▶ Job item: Please turn the lines of all the records into a single numbered list, leaving out any blank lines.

Page-level text extractions
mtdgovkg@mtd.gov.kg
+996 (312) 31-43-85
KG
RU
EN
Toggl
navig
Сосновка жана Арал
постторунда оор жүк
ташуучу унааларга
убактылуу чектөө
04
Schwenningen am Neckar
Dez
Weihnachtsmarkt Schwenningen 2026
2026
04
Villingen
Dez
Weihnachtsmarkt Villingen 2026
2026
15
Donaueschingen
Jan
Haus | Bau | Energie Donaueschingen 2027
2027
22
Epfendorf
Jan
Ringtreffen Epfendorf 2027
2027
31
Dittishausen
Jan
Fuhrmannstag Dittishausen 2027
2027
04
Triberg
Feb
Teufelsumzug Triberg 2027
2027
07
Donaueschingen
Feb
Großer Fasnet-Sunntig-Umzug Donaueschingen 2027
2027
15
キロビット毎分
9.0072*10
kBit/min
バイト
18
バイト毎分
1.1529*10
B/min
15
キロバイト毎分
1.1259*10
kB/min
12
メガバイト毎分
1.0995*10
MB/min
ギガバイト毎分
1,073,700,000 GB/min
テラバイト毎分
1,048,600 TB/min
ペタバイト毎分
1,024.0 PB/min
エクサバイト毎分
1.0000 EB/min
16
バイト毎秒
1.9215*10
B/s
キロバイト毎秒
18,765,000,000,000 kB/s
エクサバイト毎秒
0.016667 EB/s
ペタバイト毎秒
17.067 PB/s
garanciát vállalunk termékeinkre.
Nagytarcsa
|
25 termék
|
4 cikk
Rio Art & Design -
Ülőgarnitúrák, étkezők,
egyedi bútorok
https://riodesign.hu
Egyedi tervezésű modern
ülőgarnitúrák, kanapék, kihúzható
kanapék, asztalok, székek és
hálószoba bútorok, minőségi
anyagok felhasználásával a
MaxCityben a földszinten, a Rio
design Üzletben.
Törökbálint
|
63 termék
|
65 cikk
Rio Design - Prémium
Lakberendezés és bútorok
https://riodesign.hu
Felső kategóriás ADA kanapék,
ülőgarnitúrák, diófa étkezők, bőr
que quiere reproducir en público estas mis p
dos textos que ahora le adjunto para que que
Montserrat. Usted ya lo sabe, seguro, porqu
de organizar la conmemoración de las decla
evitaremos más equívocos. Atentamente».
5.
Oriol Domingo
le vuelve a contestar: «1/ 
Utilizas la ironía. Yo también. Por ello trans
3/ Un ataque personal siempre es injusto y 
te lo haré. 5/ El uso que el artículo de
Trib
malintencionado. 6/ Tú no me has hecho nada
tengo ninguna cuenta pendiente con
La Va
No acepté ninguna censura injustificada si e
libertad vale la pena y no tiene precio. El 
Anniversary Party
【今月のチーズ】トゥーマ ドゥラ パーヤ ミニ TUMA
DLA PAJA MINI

▶ Response to this exercise:
1. mtdgovkg@mtd.gov.kg
2. +996 (312) 31-43-85
3. KG
4. RU
5. EN
6. Toggl
7. navig
8. Сосновка жана Арал
9. постторунда оор жүк
10. ташуучу унааларга
11. убактылуу чектөө
12. 04
13. Schwenningen am Neckar
14. Dez
15. Weihnachtsmarkt Schwenningen 2026
16. 2026
17. 04
18. Villingen
19. Dez
20. Weihnachtsmarkt Villingen 2026
21. 2026
22. 15
23. Donaueschingen
24. Jan
25. Haus | Bau | Energie Donaueschingen 2027
26. 2027
27. 22
28. Epfendorf
29. Jan
30. Ringtreffen Epfendorf 2027
31. 2027
32. 31
33. Dittishausen
34. Jan
35. Fuhrmannstag Dittishausen 2027
36. 2027
37. 04
38. Triberg
39. Feb
40. Teufelsumzug Triberg 2027
41. 2027
42. 07
43. Donaueschingen
44. Feb
45. Großer Fasnet-Sunntig-Umzug Donaueschingen 2027
46. 2027
47. 15
48. キロビット毎分
49. 9.0072*10
50. kBit/min
51. バイト
52. 18
53. バイト毎分
54. 1.1529*10
55. B/min
56. 15
57. キロバイト毎分
58. 1.1259*10
59. kB/min
60. 12
61. メガバイト毎分
62. 1.0995*10
63. MB/min
64. ギガバイト毎分
65. 1,073,700,000 GB/min
66. テラバイト毎分
67. 1,048,600 TB/min
68. ペタバイト毎分
69. 1,024.0 PB/min
70. エクサバイト毎分
71. 1.0000 EB/min
72. 16
73. バイト毎秒
74. 1.9215*10
75. B/s
76. キロバイト毎秒
77. 18,765,000,000,000 kB/s
78. エクサバイト毎秒
79. 0.016667 EB/s
80. ペタバイト毎秒
81. 17.067 PB/s
82. garanciát vállalunk termékeinkre.
83. Nagytarcsa
84. |
85. 25 termék
86. |
87. 4 cikk
88. Rio Art & Design -
89. Ülőgarnitúrák, étkezők,
90. egyedi bútorok
91. https://riodesign.hu
92. Egyedi tervezésű modern
93. ülőgarnitúrák, kanapék, kihúzható
94. kanapék, asztalok, székek és
95. hálószoba bútorok, minőségi
96. anyagok felhasználásával a
97. MaxCityben a földszinten, a Rio
98. design Üzletben.
99. Törökbálint
100. |
101. 63 termék
102. |
103. 65 cikk
104. Rio Design - Prémium
105. Lakberendezés és bútorok
106. https://riodesign.hu
107. Felső kategóriás ADA kanapék,
108. ülőgarnitúrák, diófa étkezők, bőr
109. que quiere reproducir en público estas mis p
110. dos textos que ahora le adjunto para que que
111. Montserrat. Usted ya lo sabe, seguro, porqu
112. de organizar la conmemoración de las decla
113. evitaremos más equívocos. Atentamente».
114. 5.
115. Oriol Domingo
116. le vuelve a contestar: «1/ 
117. Utilizas la ironía. Yo también. Por ello trans
118. 3/ Un ataque personal siempre es injusto y 
119. te lo haré. 5/ El uso que el artículo de
120. Trib
121. malintencionado. 6/ Tú no me has hecho nada
122. tengo ninguna cuenta pendiente con
123. La Va
124. No acepté ninguna censura injustificada si e
125. libertad vale la pena y no tiene precio. El 
126. Anniversary Party
127. 【今月のチーズ】トゥーマ ドゥラ パーヤ ミニ TUMA
128. DLA PAJA MINI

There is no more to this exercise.